Document extract Start Marker

Deep learning (DL) technologies are useful for producing more accurate and less subjective results [8]. Text classification operations should be automated [33]. For hate speech identification, significant advances in deep learning algorithms have been made, including classical deep learning, ensemble learning, and deep learning (DL). Several deep learning algorithms have attained superior results as a result of the extraordinary breakthrough in NLP.

To amplify the categorization of social media texts as hatred speech or non-hatred speech, academics and practitioners need to keep up with rapidly expanding deep learning approaches. On SM, a lot of time and work has gone into developing new and useful tools that better catch hate speech. In the SM world, slangs and new vocabulary are continuously developing [1]. Because of the growing use of social media, hate speech has become commonplace. Hate speeches, according to studies, can negatively alter the narrative and the political discourse [1].

Abusive social media interactions are a complex phenomenon with several modalities and motivations. Abusive languages have two instances like cyberbullying and hate speech that have drawn the attention of academics in recent decades as a result of their negative implications in our society [29]. On social media several experiments automatically identify these unwanted communications.

By using deep learning methodologies automatic hate speech detection is still very new. During this research, there were few recent and related survey publications accessible on hate speech identification systems. Deep learning methods beneficial for hate speech identification and content analyze from social media. In the last several decades, offensive statements like hated speech and online bullying have been the most investigated subjects in Natural language processing [32].

The identification and classification are the inappropriate remarks in terms of social media data analysis. Deep learning algorithms have proved quite helpful [4]. Advances in deep learning algorithms research have had a significant influence in a variety of fields, resulting in some keys and approaches for surveying extensive amounts of data in natural-world situations.

Real world example on hate speech: In Fig. 1 Kangana Ranaut said that India actually got freedom in 2021. India got freedom in 2014 that was a bheek not actually freedom so this statement or comment is an insulting comment towards freedom fighters.

Kangana Ranaut’s ‘India got freedom in 2014’ comment an insult to freedom fighters: Delhi BJP leader

Fig. 1

National News Picture on 12 Nov. 2021.

Document extract End Marker
Dataset extract Start Marker

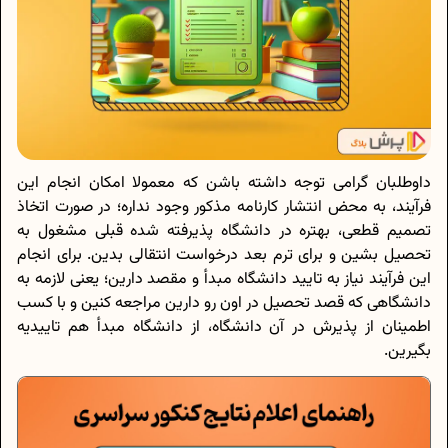
داوطلبان گرامی توجه داشته باشن که معمولا امکان انجام این
فرآیند، به محض انتشار کارنامه مذکور وجود نداره؛ در صورت اتخاذ
تصمیم قطعی، بهتره در دانشگاه پذیرفته شده قبلی مشغول به
تحصیل بشین و برای ترم بعد درخواست انتقالی بدین. برای انجام
این فرآیند نیاز به تایید دانشگاه مبدأ و مقصد دارین؛ یعنی لازمه به
دانشگاهی که قصد تحصیل در اون رو دارین مراجعه کنین و با کسب
اطمینان از پذیرش در آن دانشگاه، از دانشگاه مبدأ هم تاییدیه
بگیرین.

Dataset extract End Marker

Things to do -
1. Determine whether each statement below agrees with the hate speech detection excerpt. For each, answer yes or no and quote the words of the excerpt that decide it.
(a) The excerpt states that slangs and new vocabulary are continuously developing in the social media world.
(b) The excerpt states that automatic hate speech detection using deep learning methodologies is a long-established field.
(c) The excerpt states that many recent survey publications on hate speech identification systems were available during the research.
2. Rewrite the stretch of the hate speech detection excerpt from "Real world example" through "12 Nov. 2021.", replacing "insulting" with "offensive".

Answers in order -
1.
(a) Yes: "In the SM world, slangs and new vocabulary are continuously developing"
(b) No: "By using deep learning methodologies automatic hate speech detection is still very new."
(c) No: "During this research, there were few recent and related survey publications accessible on hate speech identification systems."

2.
Real world example on hate speech: In Fig. 1 Kangana Ranaut said that India actually got freedom in 2021. India got freedom in 2014 that was a bheek not actually freedom so this statement or comment is an offensive comment towards freedom fighters.

Kangana Ranaut’s ‘India got freedom in 2014’ comment an insult to freedom fighters: Delhi BJP leader

Fig. 1

National News Picture on 12 Nov. 2021.